The Red Fruit Legend

The Red Fruit (Buah Merah, Kuansu, Marita or Pandanus conoideus) - is one of the world nature wonders, which history dates back over five thousand years.

According to the legend of the wild tribe Dani, which lived in the Baliem Valley of the island of New Guinea, their ancestors found the Red Fruit thousands of years ago. They went on a long journey through the jungle to find a new place to live. When food stocks were run out and no edible plants were found, the Papuans were desperate. Dying of starvation in the wild thickets of the island, they appealed to the gods with their last prayer for salvation. When the gods saw the suffering people, they sent Red Fruit to the ground. Together with it they sent the Manihot root vegetable, new tools for labor and protection: stone axe, silicon, bow and arrows.

Silicon helped make a fire and arrange encampment. And Red Fruit and Manihot saved the Papuans from extinction. Thanks to these amazing fruits, the tribes continued their existence, were able to maintain good health and endurance, as well as to withstand the hot climate of the area.

Today, Red Fruit remains one of New Guinea’s Papuans staple foods. The oil squeezed from solid seeds is used for cooking dishes from vegetables and meat. The fruit itself is crumbled, boiled and used as porridge. It is indispensable on a holiday table for any family celebration. Children are allowed to eat it from an early age to promote health. Also they use oil for the treatment of various diseases.
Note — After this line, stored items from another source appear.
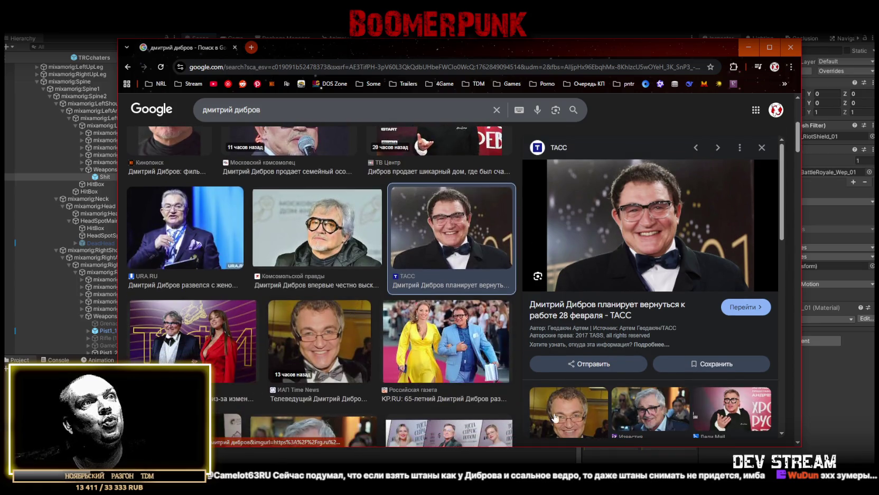
left_click(555, 417)
scroll(367, 286, "down", 2)
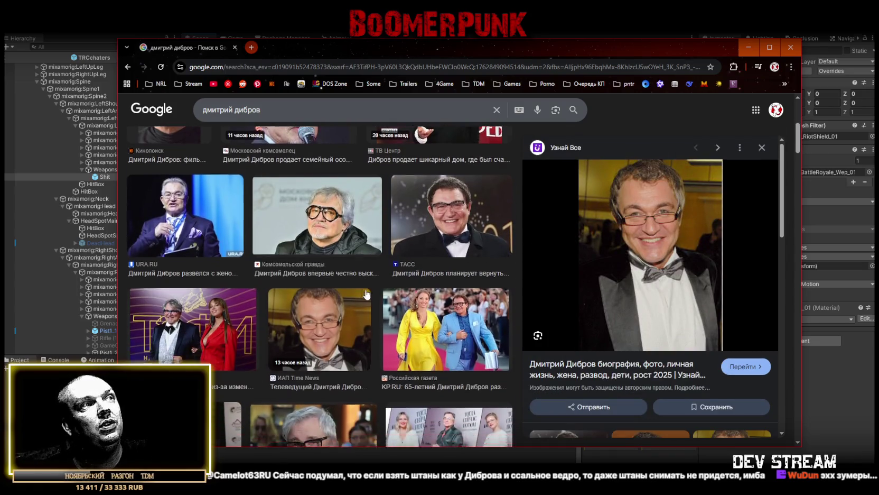
scroll(367, 286, "down", 2)
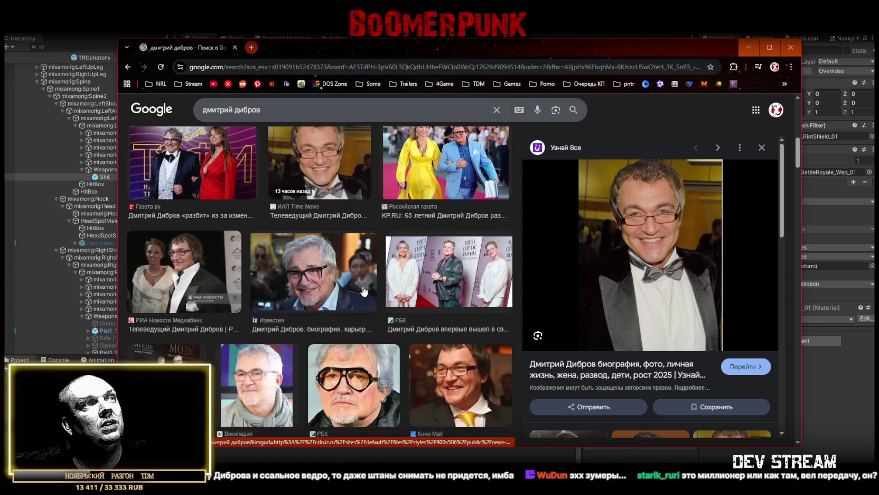
scroll(464, 341, "down", 1)
left_click(464, 341)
A few years ago, Ukrainians discovered tapioca balls that they produce from the same New Guinean Manihot. They became the basis of Bubble tea drinks, which gained popularity around the world. Now it is time to get acquainted with another fruit from the food basket of the people of Papua – Red Fruit (Buah Merah, Kuansu, Marita). Its red oil has been widely used as a useful nutritional supplement by residents of Indonesia, Japan and other eastern countries for years. Researchers, who discovered the unique healing properties of the fruit in 2002, called the fruit “red gold from the jungles of Papua.”